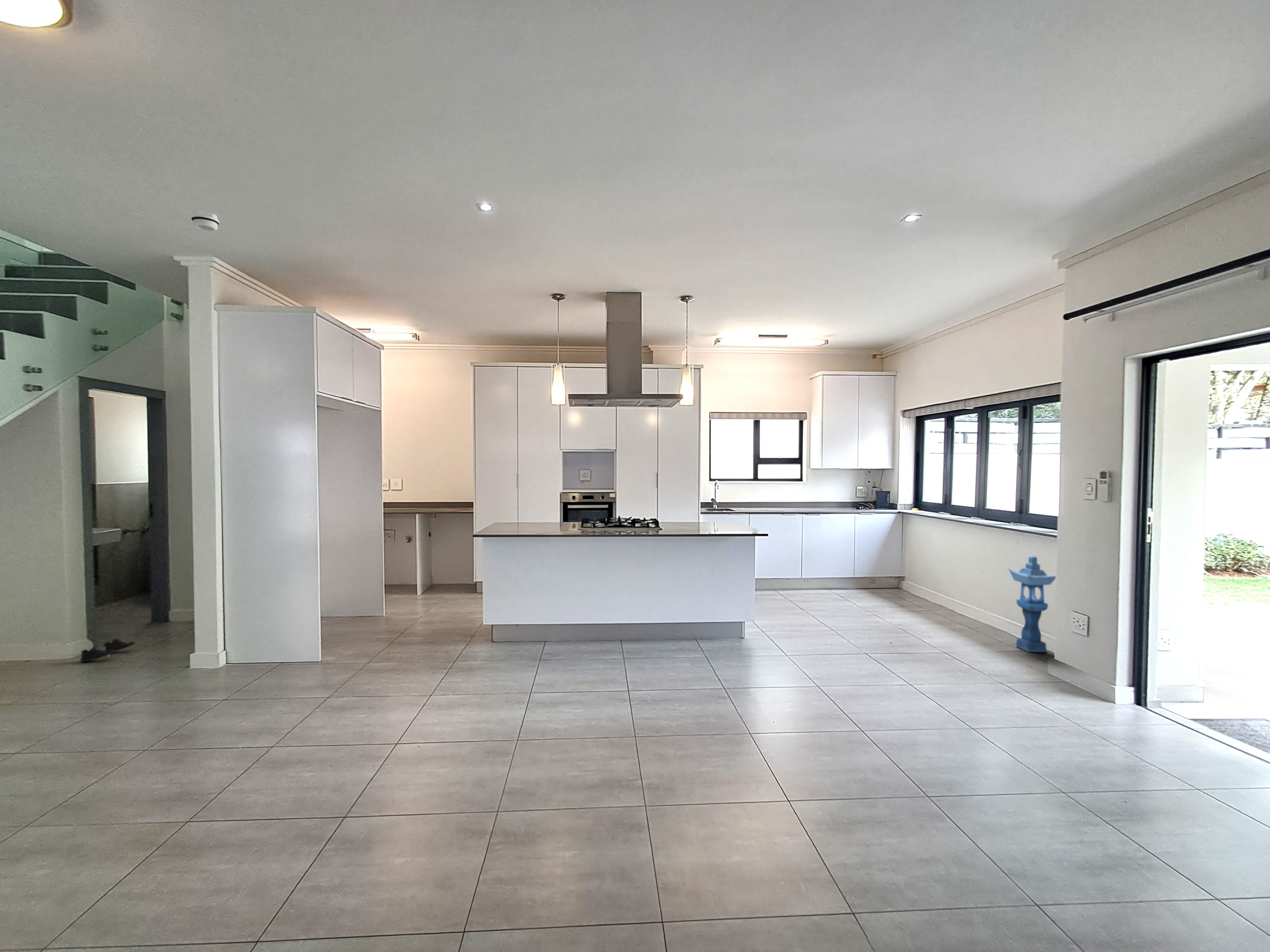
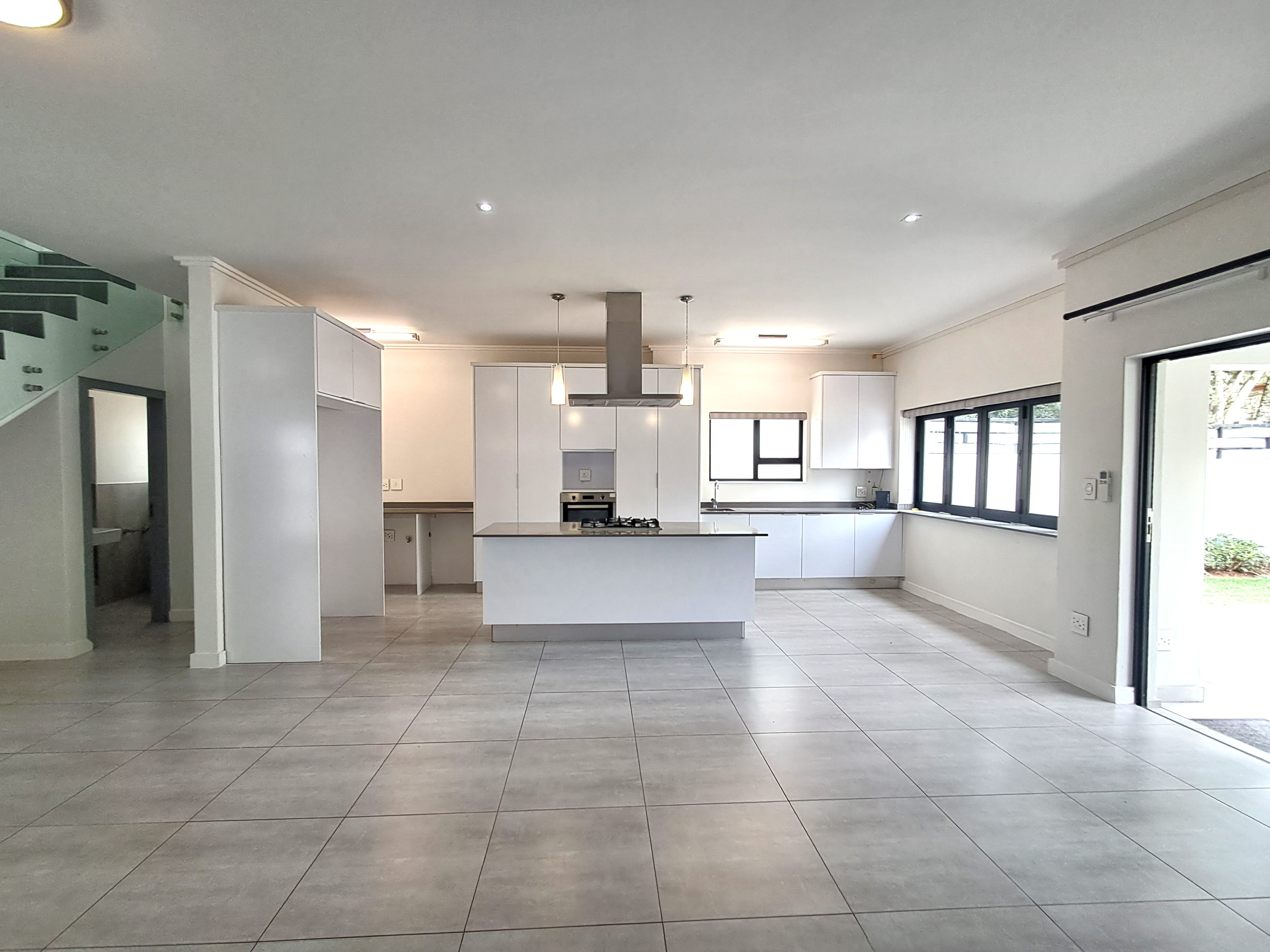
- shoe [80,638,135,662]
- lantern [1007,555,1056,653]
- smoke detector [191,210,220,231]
────
[WORK TASK]
Copy out precisely those lines which run from the one containing "- lantern [1007,555,1056,653]" to the end of the material.

[OUTPUT OF THE EXERCISE]
- lantern [1007,555,1056,653]
- smoke detector [191,210,220,231]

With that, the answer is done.